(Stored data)
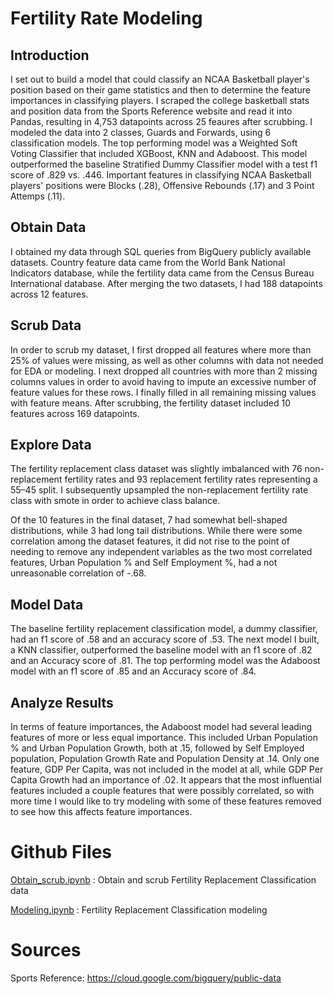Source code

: # Fertility Rate Modeling

## Introduction
I set out to build a model that could classify an NCAA Basketball player's position based on their game statistics and then to determine the feature importances in classifying players.  I scraped the college basketball stats and position data from the Sports Reference website and read it into Pandas, resulting in 4,753 datapoints across 25 feaures after scrubbing.  I modeled the data into 2 classes, Guards and Forwards, using 6 classification models.  The top performing model was a Weighted Soft Voting Classifier that included XGBoost, KNN and Adaboost. This model outperformed the baseline Stratified Dummy Classifier model with a test f1 score of .829 vs. .446. Important features in classifying NCAA Basketball players' positions were Blocks (.28), Offensive Rebounds (.17) and 3 Point Attemps (.11).

## Obtain Data
I obtained my data through SQL queries from BigQuery publicly available datasets. Country feature data came from the World Bank National Indicators database, while the fertility data came from the Census Bureau International database. After merging the two datasets, I had 188 datapoints across 12 features.

## Scrub Data

In order to scrub my dataset, I first dropped all features where more than 25% of values were missing, as well as other columns with data not needed for EDA or modeling. I next dropped all countries with more than 2 missing columns values in order to avoid having to impute an excessive number of feature values for these rows. I finally filled in all remaining missing values with feature means. After scrubbing, the fertility dataset included 10 features across 169 datapoints.

## Explore Data

The fertility replacement class dataset was slightly imbalanced with 76 non-replacement fertility rates and 93 replacement fertility rates representing a 55–45 split. I subsequently upsampled the non-replacement fertility rate class with smote in order to achieve class balance.

Of the 10 features in the final dataset, 7 had somewhat bell-shaped distributions, while 3 had long tail distributions. While there were some correlation among the dataset features, it did not rise to the point of needing to remove any independent variables as the two most correlated features, Urban Population % and Self Employment %, had a not unreasonable correlation of -.68.

## Model Data

The baseline fertility replacement classification model, a dummy classifier, had an f1 score of .58 and an accuracy score of .53. The next model I built, a KNN classifier, outperformed the baseline model with an f1 score of .82 and an Accuracy score of .81. The top performing model was the Adaboost model with an f1 score of .85 and an Accuracy score of .84.

## Analyze Results

In terms of feature importances, the Adaboost model had several leading features of more or less equal importance. This included Urban Population % and Urban Population Growth, both at .15, followed by Self Employed population, Population Growth Rate and Population Density at .14. Only one feature, GDP Per Capita, was not included in the model at all, while GDP Per Capita Growth had an importance of .02. It appears that the most influential features included a couple features that were possibly correlated, so with more time I would like to try modeling with some of these features removed to see how this affects feature importances.


# Github Files
[Obtain_scrub.ipynb](https://github.com/blantj/fertility_rate_modeling/blob/main/Obtain_scrub.ipynb) :  Obtain and scrub Fertility Replacement Classification data

[Modeling.ipynb](https://github.com/blantj/fertility_rate_modeling/blob/main/Modeling.ipynb) :  Fertility Replacement Classification modeling

# Sources
Sports Reference: https://cloud.google.com/bigquery/public-data

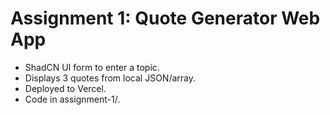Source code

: 
# Assignment 1: Quote Generator Web App
- ShadCN UI form to enter a topic.
- Displays 3 quotes from local JSON/array.
- Deployed to Vercel.
- Code in assignment-1/.
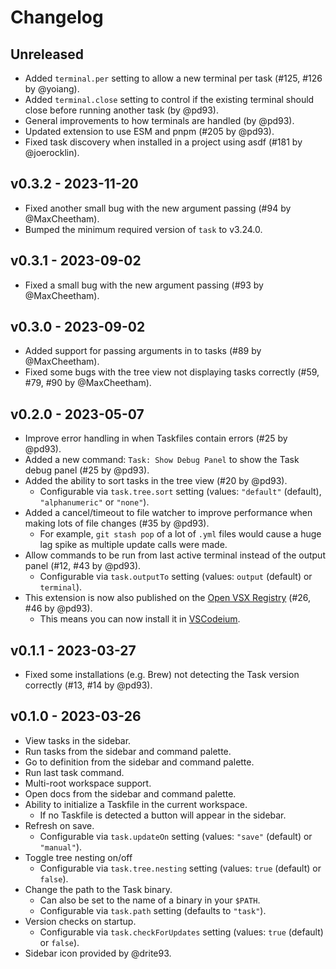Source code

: # Changelog

## Unreleased

- Added `terminal.per` setting to allow a new terminal per task (#125, #126 by
  @yoiang).
- Added `terminal.close` setting to control if the existing terminal should
  close before running another task (by @pd93).
- General improvements to how terminals are handled (by @pd93).
- Updated extension to use ESM and pnpm (#205 by @pd93).
- Fixed task discovery when installed in a project using asdf (#181 by
  @joerocklin).

## v0.3.2 - 2023-11-20

- Fixed another small bug with the new argument passing (#94 by @MaxCheetham).
- Bumped the minimum required version of `task` to v3.24.0.

## v0.3.1 - 2023-09-02

- Fixed a small bug with the new argument passing (#93 by @MaxCheetham).

## v0.3.0 - 2023-09-02

- Added support for passing arguments in to tasks (#89 by @MaxCheetham).
- Fixed some bugs with the tree view not displaying tasks correctly (#59, #79,
  #90 by @MaxCheetham).

## v0.2.0 - 2023-05-07

- Improve error handling in when Taskfiles contain errors (#25 by @pd93).
- Added a new command: `Task: Show Debug Panel` to show the Task debug panel
  (#25 by @pd93).
- Added the ability to sort tasks in the tree view (#20 by @pd93).
  - Configurable via `task.tree.sort` setting (values: `"default"` (default),
    `"alphanumeric"` or `"none"`).
- Added a cancel/timeout to file watcher to improve performance when making lots
  of file changes (#35 by @pd93).
  - For example, `git stash pop` of a lot of `.yml` files would cause a huge lag
    spike as multiple update calls were made.
- Allow commands to be run from last active terminal instead of the output panel
  (#12, #43 by @pd93).
  - Configurable via `task.outputTo` setting (values: `output` (default) or
    `terminal`).
- This extension is now also published on the
  [Open VSX Registry](https://open-vsx.org/extension/task/vscode-task) (#26, #46
  by @pd93).
  - This means you can now install it in [VSCodeium](https://vscodium.com/).

## v0.1.1 - 2023-03-27

- Fixed some installations (e.g. Brew) not detecting the Task version correctly
  (#13, #14 by @pd93).

## v0.1.0 - 2023-03-26

- View tasks in the sidebar.
- Run tasks from the sidebar and command palette.
- Go to definition from the sidebar and command palette.
- Run last task command.
- Multi-root workspace support.
- Open docs from the sidebar and command palette.
- Ability to initialize a Taskfile in the current workspace.
  - If no Taskfile is detected a button will appear in the sidebar.
- Refresh on save.
  - Configurable via `task.updateOn` setting (values: `"save"` (default) or
    `"manual"`).
- Toggle tree nesting on/off
  - Configurable via `task.tree.nesting` setting (values: `true` (default) or
    `false`).
- Change the path to the Task binary.
  - Can also be set to the name of a binary in your `$PATH`.
  - Configurable via `task.path` setting (defaults to `"task"`).
- Version checks on startup.
  - Configurable via `task.checkForUpdates` setting (values: `true` (default) or
    `false`).
- Sidebar icon provided by @drite93.
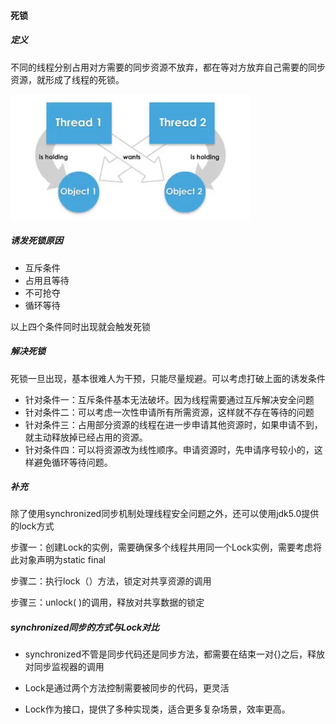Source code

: #### 死锁

##### 定义

不同的线程分别占用对方需要的同步资源不放弃，都在等对方放弃自己需要的同步资源，就形成了线程的死锁。

![image-20230801110838386](..\pictures\死锁.png)

##### 诱发死锁原因

- 互斥条件
- 占用且等待
- 不可抢夺
- 循环等待

以上四个条件同时出现就会触发死锁

##### 解决死锁

死锁一旦出现，基本很难人为干预，只能尽量规避。可以考虑打破上面的诱发条件

- 针对条件一：互斥条件基本无法破坏。因为线程需要通过互斥解决安全问题
- 针对条件二：可以考虑一次性申请所有所需资源，这样就不存在等待的问题
- 针对条件三：占用部分资源的线程在进一步申请其他资源时，如果申请不到，就主动释放掉已经占用的资源。
- 针对条件四：可以将资源改为线性顺序。申请资源时，先申请序号较小的，这样避免循环等待问题。

##### 补充

除了使用synchronized同步机制处理线程安全问题之外，还可以使用jdk5.0提供的lock方式

步骤一：创建Lock的实例，需要确保多个线程共用同一个Lock实例，需要考虑将此对象声明为static final

步骤二：执行lock（）方法，锁定对共享资源的调用

步骤三：unlock( )的调用，释放对共享数据的锁定

##### synchronized同步的方式与Lock对比

- synchronized不管是同步代码还是同步方法，都需要在结束一对{}之后，释放对同步监视器的调用

- Lock是通过两个方法控制需要被同步的代码，更灵活

- Lock作为接口，提供了多种实现类，适合更多复杂场景，效率更高。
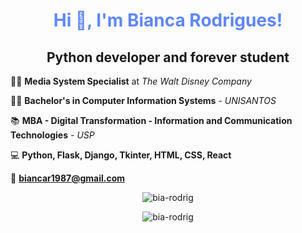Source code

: <h1 align="center" style="color: #5f87ff">Hi 👋, I'm Bianca Rodrigues!</h1>

<h2 align="center"> Python developer and forever student </h2>



:woman_technologist: **Media System Specialist** at *The Walt Disney Company*

:woman_student: **Bachelor's in Computer Information Systems** - *UNISANTOS*

:books: **MBA - Digital Transformation - Information and Communication Technologies** - *USP*

:computer: **Python, Flask, Django, Tkinter, HTML, CSS, React**

:e-mail: **biancar1987@gmail.com**

<p align="center">

<img align="center" src="https://github-readme-stats.vercel.app/api/top-langs/?username=bia-rodrig&layout=compact&hide=html&theme=tokyonight" alt="bia-rodrig"/>

<p align="center">

<img align="center" src="https://github-readme-stats.vercel.app/api?username=bia-rodrig&theme=tokyonight&show_icons=true" alt="bia-rodrig"/>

Directive — Count the lines in the items that contain the string "tokyonight", matching case exactly. Give only the number.

Reply — 2